Jannie de Villiers, CEO

The kitchen remains a pretty hot place, regardless whether it is a SuperSport studio or a meeting in the Grain Building. We always refer to Africa not being a place for sissies. Similarly, South Africa is not really for people who cannot work in the hot kitchens of our world.

Heat has the ability to warm you: Hot under the collar or warm when one gets cold and indifferent. However, heat also has the quality to change the form of an object if the heat is focused on one spot long enough. Items can melt into one another and form something new. Maybe that is what we are busy doing: Forming something new in agriculture?

My Grade 9 teacher also strongly believed in this. My history marks were not to her taste, so with her excellent tennis forearm, she put so much heat on my behind that I immediately changed my attitude towards the subject. Such a process brings changes, but goes hand in hand with pain.

As I move about the boardrooms of our sector, I sense a great deal of pain. To a large extent the main topic is the pain of the past. There are a large variety of plans to treat these pains, but unfortunately, they cause new pains. Once again, I became aware of the restoration process in our country. Restoration is actions focused on making something better than it was. Better for whom? one might ask.

Our focus must be on executing the restoration in such a manner that we do not have to start all over when one party considers the matter closed. This way we do not win.

The secret in the kitchen is to finish the dish before the roast is spoilt. Burnt offerings leave a bad taste in the mouth. It also destroys the nutritional value of food. The food becomes worthless. I trust that the leaders on either side of the kitchen discussions will know when the dish is ready and usable and that they will stop before the roast is spoilt.

I am also perceiving another thing in our society. There are quite a lot of people who get tired. Tired as in sick: Physically, but also psychologically. There is a hunger for good news; something that works and something that can take the country forward. Good news that lasts longer than just the next news bulletin about some kind of disaster or setback that is related with such relish to ensure that you do not feel too positive.

Those with a support network usually get over it and recover soon, but where single mothers have to continue alone and/or family are not close by, it is hard to cope. We all need a support network. I do not see the temperature in South Africa’s kitchens cooling down soon and therefore my advice is that you thank those who support you properly and take good care of them.
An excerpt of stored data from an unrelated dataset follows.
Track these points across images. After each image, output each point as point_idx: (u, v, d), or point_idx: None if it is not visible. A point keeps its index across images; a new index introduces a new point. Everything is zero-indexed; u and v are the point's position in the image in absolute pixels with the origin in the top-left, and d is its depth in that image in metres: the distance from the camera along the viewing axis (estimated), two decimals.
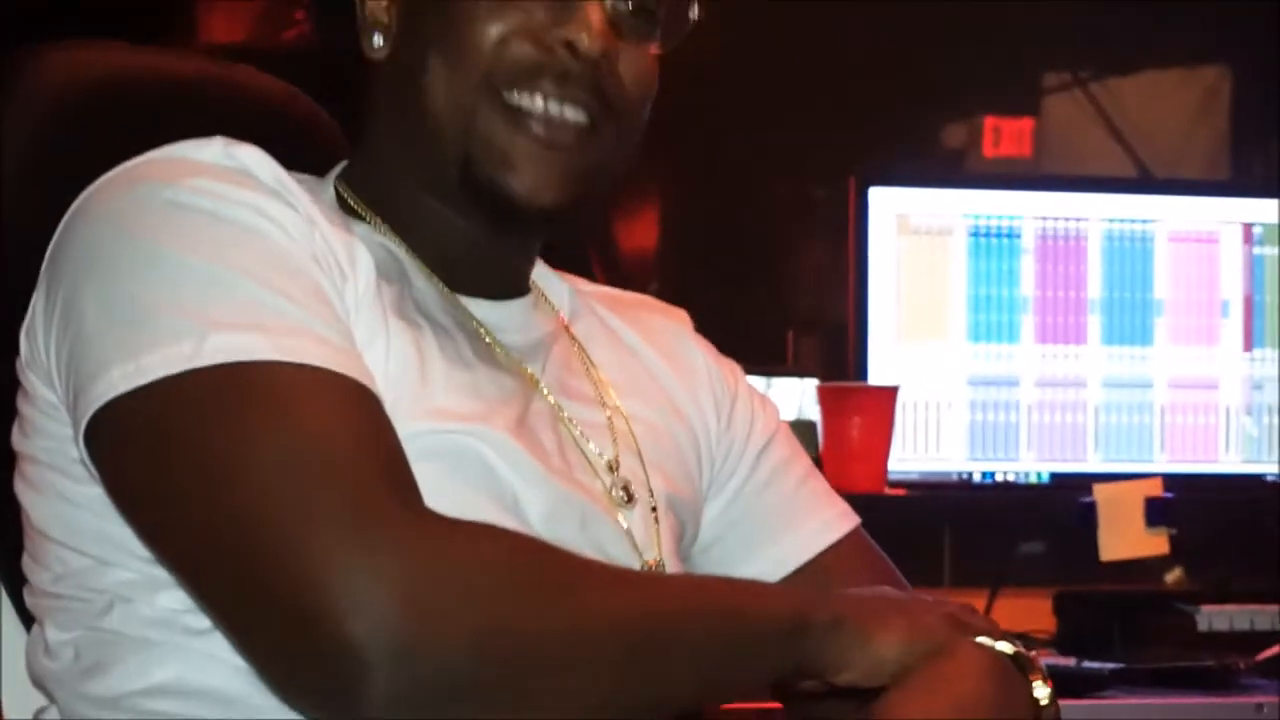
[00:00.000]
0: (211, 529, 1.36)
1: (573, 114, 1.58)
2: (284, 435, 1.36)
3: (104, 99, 1.73)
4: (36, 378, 1.51)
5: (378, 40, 1.63)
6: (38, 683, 1.58)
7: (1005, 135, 3.43)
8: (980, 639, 1.56)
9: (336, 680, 1.30)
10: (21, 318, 1.53)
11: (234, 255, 1.43)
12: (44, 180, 1.63)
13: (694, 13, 1.64)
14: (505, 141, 1.58)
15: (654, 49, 1.63)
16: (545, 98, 1.58)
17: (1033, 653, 1.56)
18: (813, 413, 2.57)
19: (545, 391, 1.65)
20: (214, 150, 1.51)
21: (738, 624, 1.50)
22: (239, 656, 1.44)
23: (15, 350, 1.54)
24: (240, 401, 1.37)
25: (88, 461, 1.43)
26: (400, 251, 1.64)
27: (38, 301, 1.51)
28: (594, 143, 1.60)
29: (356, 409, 1.40)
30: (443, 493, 1.45)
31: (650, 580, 1.58)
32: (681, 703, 1.50)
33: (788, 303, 2.97)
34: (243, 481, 1.34)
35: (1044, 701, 1.55)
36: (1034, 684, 1.56)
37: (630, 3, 1.60)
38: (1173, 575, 2.67)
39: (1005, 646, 1.56)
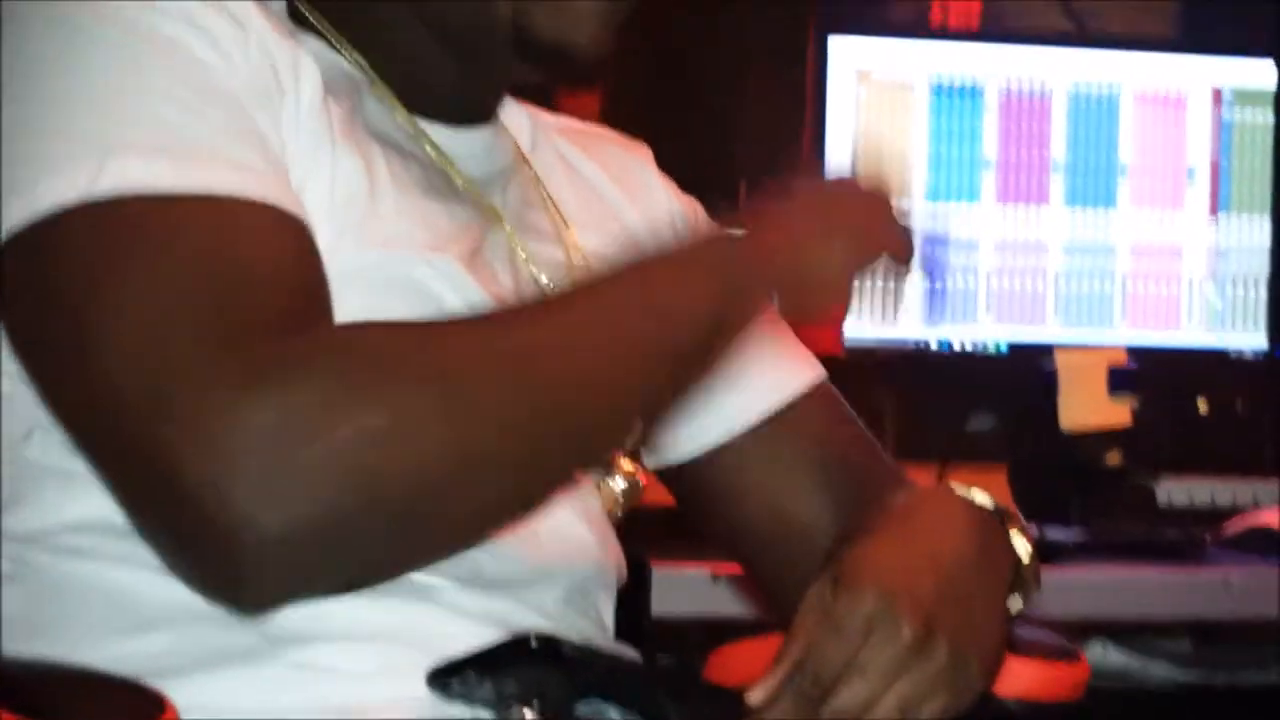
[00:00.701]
0: (86, 387, 1.36)
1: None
2: (171, 275, 1.35)
3: None
4: None
5: None
6: None
7: (954, 6, 3.39)
8: (958, 489, 1.62)
9: (200, 548, 1.32)
10: None
11: (147, 73, 1.43)
12: None
13: None
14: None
15: None
16: None
17: (1011, 511, 1.64)
18: None
19: (506, 225, 1.65)
20: None
21: (657, 292, 1.51)
22: None
23: None
24: (132, 239, 1.36)
25: None
26: (355, 69, 1.62)
27: None
28: None
29: (263, 237, 1.40)
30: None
31: (559, 300, 1.57)
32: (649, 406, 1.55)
33: (740, 152, 2.98)
34: (119, 330, 1.34)
35: (1025, 557, 1.61)
36: (1014, 537, 1.62)
37: None
38: (1115, 457, 2.67)
39: (981, 497, 1.62)
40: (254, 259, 1.36)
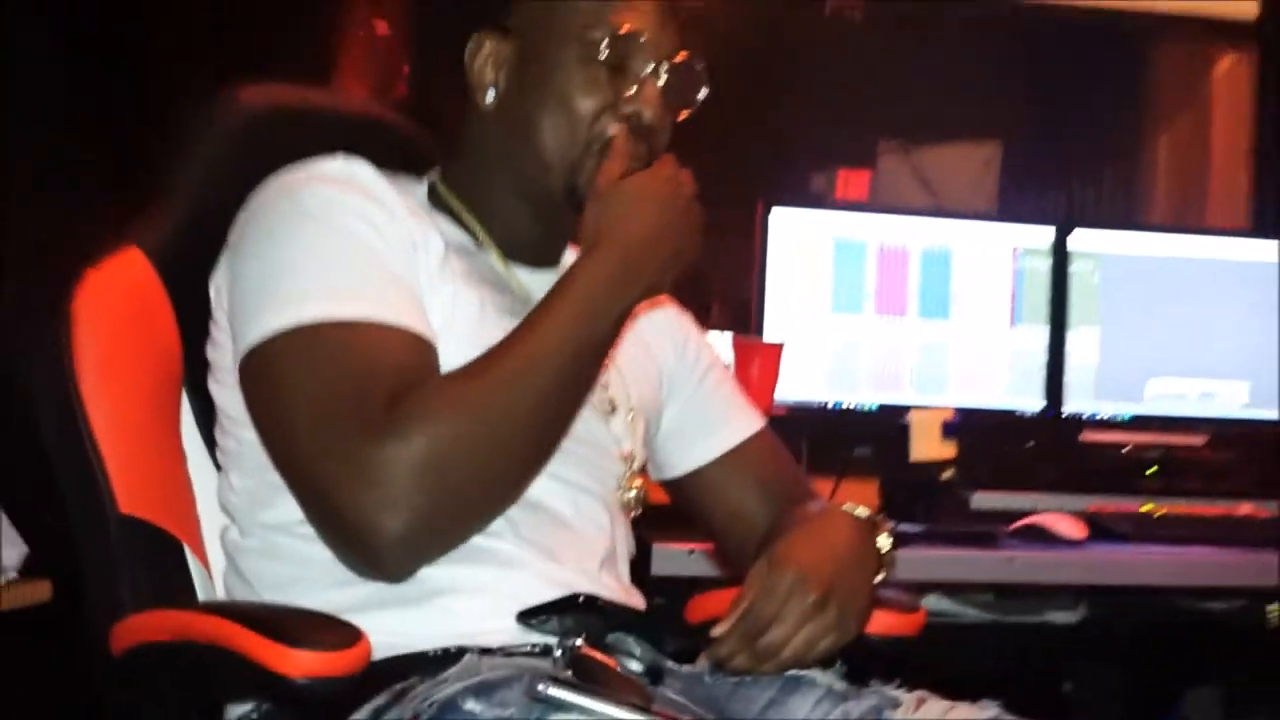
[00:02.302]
0: (285, 438, 1.41)
1: (635, 158, 1.55)
2: (331, 368, 1.38)
3: (276, 124, 1.70)
4: (221, 312, 1.52)
5: (491, 94, 1.58)
6: (223, 509, 1.58)
7: (852, 183, 3.42)
8: (845, 506, 1.61)
9: (355, 547, 1.37)
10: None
11: (332, 251, 1.44)
12: (234, 177, 1.60)
13: (704, 93, 1.61)
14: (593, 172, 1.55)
15: (680, 113, 1.61)
16: (620, 150, 1.55)
17: (881, 517, 1.62)
18: (728, 357, 2.56)
19: None
20: (336, 165, 1.51)
21: (562, 329, 1.44)
22: None
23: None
24: (312, 346, 1.39)
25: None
26: (480, 232, 1.61)
27: (223, 261, 1.52)
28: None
29: (390, 345, 1.41)
30: None
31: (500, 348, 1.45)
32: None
33: (713, 284, 2.95)
34: (303, 403, 1.37)
35: (885, 549, 1.60)
36: (880, 537, 1.60)
37: (679, 81, 1.58)
38: (948, 474, 2.66)
39: (862, 512, 1.60)
40: (381, 357, 1.38)
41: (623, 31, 1.53)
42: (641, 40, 1.54)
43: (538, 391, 1.39)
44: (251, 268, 1.45)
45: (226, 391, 1.52)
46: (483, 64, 1.58)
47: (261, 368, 1.41)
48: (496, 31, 1.58)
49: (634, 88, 1.55)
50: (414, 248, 1.49)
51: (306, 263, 1.43)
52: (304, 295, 1.40)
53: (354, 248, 1.44)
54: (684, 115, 1.62)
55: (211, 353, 1.55)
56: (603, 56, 1.53)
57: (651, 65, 1.55)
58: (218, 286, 1.52)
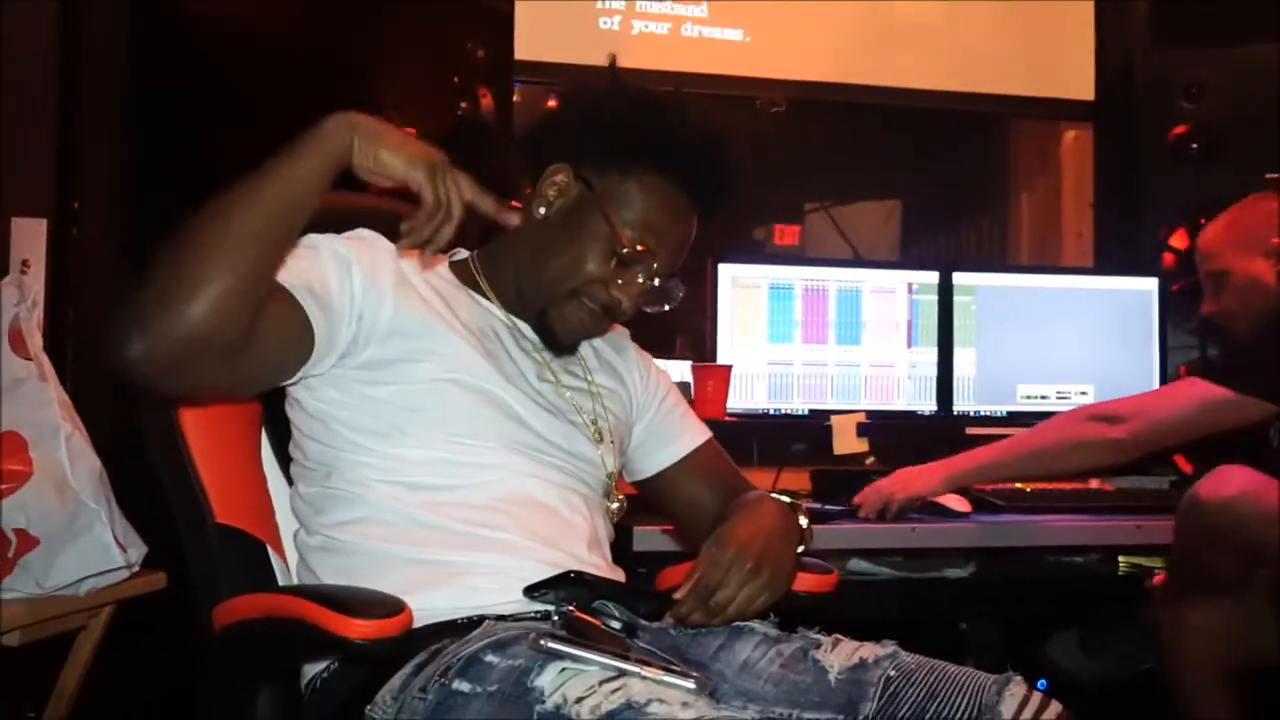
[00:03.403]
0: None
1: (599, 324, 1.61)
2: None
3: (336, 218, 1.63)
4: None
5: (542, 211, 1.58)
6: (295, 515, 1.59)
7: (786, 234, 3.43)
8: (772, 494, 1.62)
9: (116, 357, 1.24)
10: None
11: (315, 269, 1.43)
12: None
13: (669, 307, 1.62)
14: (565, 311, 1.58)
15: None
16: (594, 308, 1.58)
17: (800, 501, 1.63)
18: (689, 378, 2.60)
19: (566, 391, 1.64)
20: (367, 231, 1.55)
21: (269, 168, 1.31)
22: (397, 502, 1.48)
23: None
24: None
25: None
26: (497, 310, 1.62)
27: None
28: (600, 329, 1.64)
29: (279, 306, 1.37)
30: (481, 418, 1.51)
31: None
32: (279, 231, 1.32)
33: (675, 322, 2.95)
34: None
35: (804, 525, 1.61)
36: (800, 518, 1.61)
37: (662, 288, 1.58)
38: (870, 460, 2.69)
39: (785, 498, 1.62)
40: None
41: (641, 249, 1.54)
42: (651, 261, 1.56)
43: (229, 220, 1.26)
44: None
45: (297, 412, 1.54)
46: (549, 186, 1.58)
47: None
48: (572, 169, 1.57)
49: (624, 281, 1.56)
50: (372, 282, 1.48)
51: (306, 271, 1.43)
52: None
53: (327, 275, 1.44)
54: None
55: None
56: (622, 252, 1.54)
57: (646, 277, 1.56)
58: None
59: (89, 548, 1.89)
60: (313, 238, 1.47)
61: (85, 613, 1.98)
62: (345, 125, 1.30)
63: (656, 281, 1.57)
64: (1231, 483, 2.18)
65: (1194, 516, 2.22)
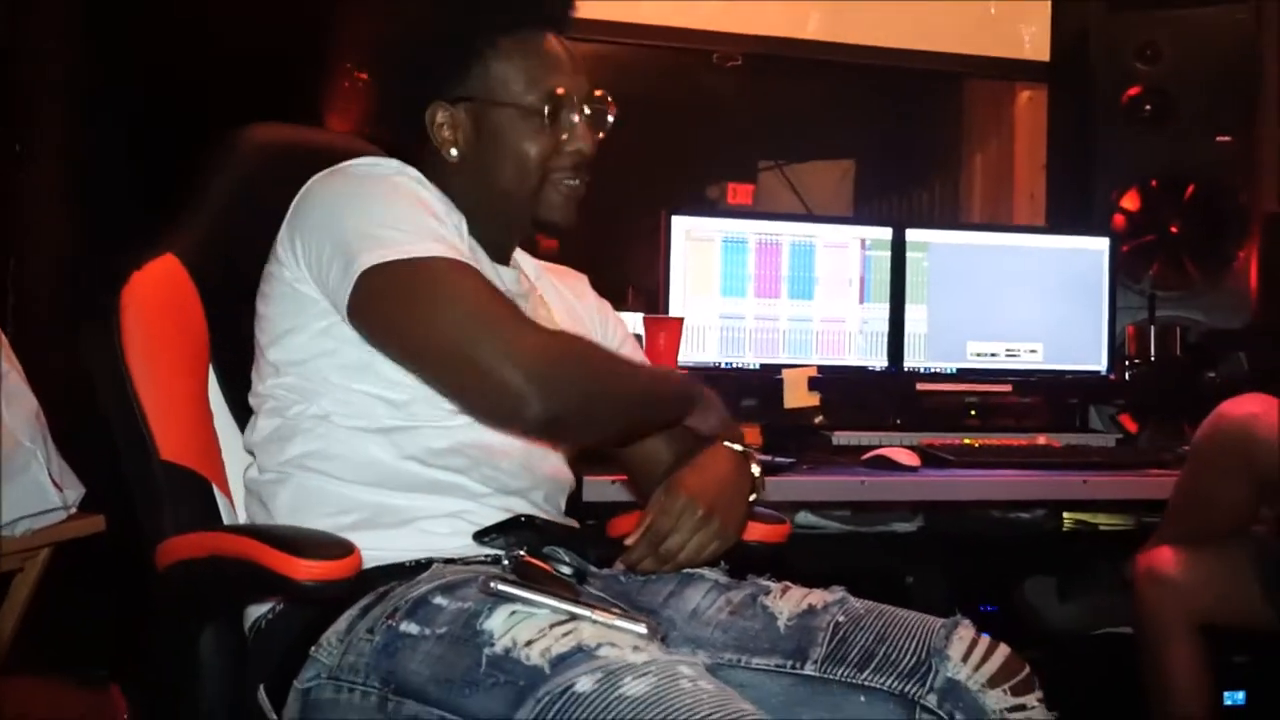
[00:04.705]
0: (432, 340, 1.36)
1: (579, 183, 1.58)
2: (458, 293, 1.37)
3: (281, 155, 1.69)
4: (289, 269, 1.47)
5: (455, 152, 1.56)
6: (247, 449, 1.56)
7: (739, 194, 3.42)
8: (726, 442, 1.60)
9: (511, 410, 1.33)
10: (253, 288, 1.53)
11: (415, 207, 1.43)
12: (251, 201, 1.61)
13: (613, 116, 1.61)
14: (550, 198, 1.56)
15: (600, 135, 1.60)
16: (566, 176, 1.56)
17: (753, 451, 1.63)
18: (641, 331, 2.59)
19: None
20: (394, 163, 1.51)
21: (675, 387, 1.60)
22: (359, 439, 1.45)
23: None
24: (431, 276, 1.37)
25: (344, 308, 1.41)
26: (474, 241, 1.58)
27: (290, 232, 1.47)
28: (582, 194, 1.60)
29: (487, 282, 1.41)
30: None
31: (638, 364, 1.65)
32: (652, 427, 1.64)
33: (629, 273, 2.94)
34: (442, 315, 1.35)
35: (757, 474, 1.61)
36: (753, 466, 1.61)
37: (601, 117, 1.58)
38: (817, 419, 2.70)
39: (739, 446, 1.61)
40: (480, 288, 1.39)
41: (558, 93, 1.53)
42: (571, 97, 1.54)
43: (627, 393, 1.48)
44: (352, 218, 1.42)
45: (272, 343, 1.50)
46: (439, 131, 1.56)
47: (386, 282, 1.38)
48: (447, 103, 1.55)
49: (568, 133, 1.55)
50: (457, 228, 1.50)
51: (405, 213, 1.42)
52: (408, 237, 1.39)
53: (430, 211, 1.44)
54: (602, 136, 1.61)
55: (262, 306, 1.52)
56: (545, 116, 1.53)
57: (578, 111, 1.56)
58: (285, 248, 1.48)
59: (24, 487, 1.87)
60: (410, 187, 1.48)
61: (21, 554, 1.96)
62: (718, 414, 1.61)
63: (588, 109, 1.56)
64: (1253, 403, 2.19)
65: (1212, 430, 2.23)
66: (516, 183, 1.55)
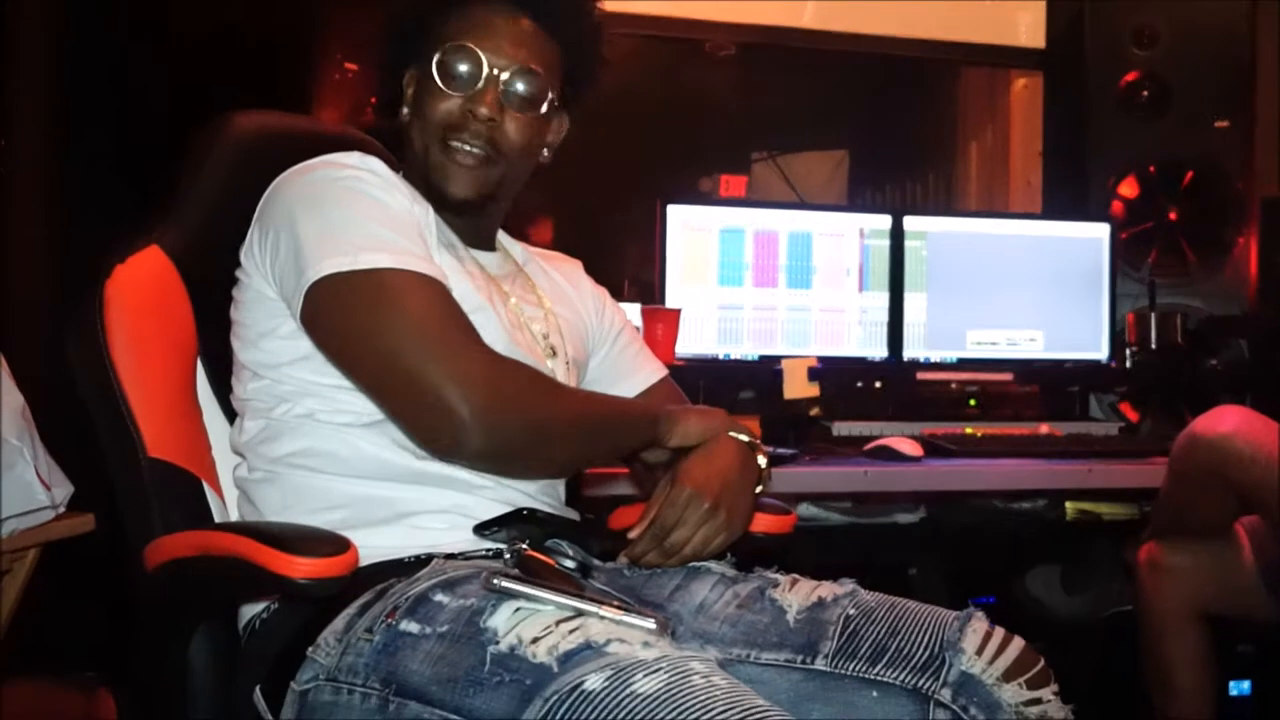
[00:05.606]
0: (376, 360, 1.34)
1: (476, 150, 1.52)
2: (405, 309, 1.33)
3: (267, 144, 1.65)
4: (255, 274, 1.45)
5: (406, 110, 1.58)
6: (235, 450, 1.55)
7: (732, 185, 3.39)
8: (732, 433, 1.57)
9: (452, 440, 1.30)
10: (232, 266, 1.50)
11: (369, 212, 1.39)
12: (237, 191, 1.57)
13: (549, 98, 1.55)
14: (444, 165, 1.53)
15: (531, 116, 1.55)
16: (462, 142, 1.52)
17: (759, 442, 1.60)
18: (639, 321, 2.55)
19: (511, 298, 1.60)
20: (354, 157, 1.48)
21: (627, 416, 1.52)
22: (346, 434, 1.43)
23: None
24: (379, 290, 1.34)
25: (298, 318, 1.38)
26: (443, 225, 1.57)
27: (254, 235, 1.46)
28: (488, 168, 1.53)
29: (439, 295, 1.37)
30: None
31: (586, 394, 1.58)
32: (599, 460, 1.59)
33: (626, 264, 2.92)
34: (388, 334, 1.32)
35: (763, 465, 1.58)
36: (759, 457, 1.58)
37: (514, 88, 1.52)
38: (814, 410, 2.67)
39: (744, 437, 1.58)
40: (439, 304, 1.35)
41: (457, 44, 1.51)
42: (472, 50, 1.51)
43: (576, 425, 1.42)
44: (306, 225, 1.39)
45: (248, 348, 1.48)
46: (405, 93, 1.58)
47: (332, 295, 1.35)
48: (415, 69, 1.57)
49: (467, 96, 1.51)
50: (418, 224, 1.46)
51: (358, 220, 1.38)
52: (359, 248, 1.35)
53: (386, 214, 1.41)
54: (536, 116, 1.55)
55: (235, 313, 1.51)
56: (436, 68, 1.51)
57: (486, 72, 1.51)
58: (250, 253, 1.46)
59: (11, 486, 1.83)
60: (367, 189, 1.43)
61: (9, 555, 1.92)
62: (701, 421, 1.54)
63: (499, 73, 1.51)
64: (1226, 420, 2.16)
65: (1187, 450, 2.21)
66: (423, 148, 1.54)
During a recent leadership training session, one of the lecturers of the Grain Academy, Dr René Uys, pointed out that most likely the single biggest shortcoming in the make-up of producers who participate in debates and negotiations at national level was the ability to listen and control personal emotions during meetings.

Our inability to understand the emotions and needs of other parties, prevents us from influencing the direction of the debate and to steer it to common ground so that we may find solutions that can take us forward. Everyone in the country needs the parties participating in, especially the land debate, to meet one another – to the benefit of food security and a better future for all.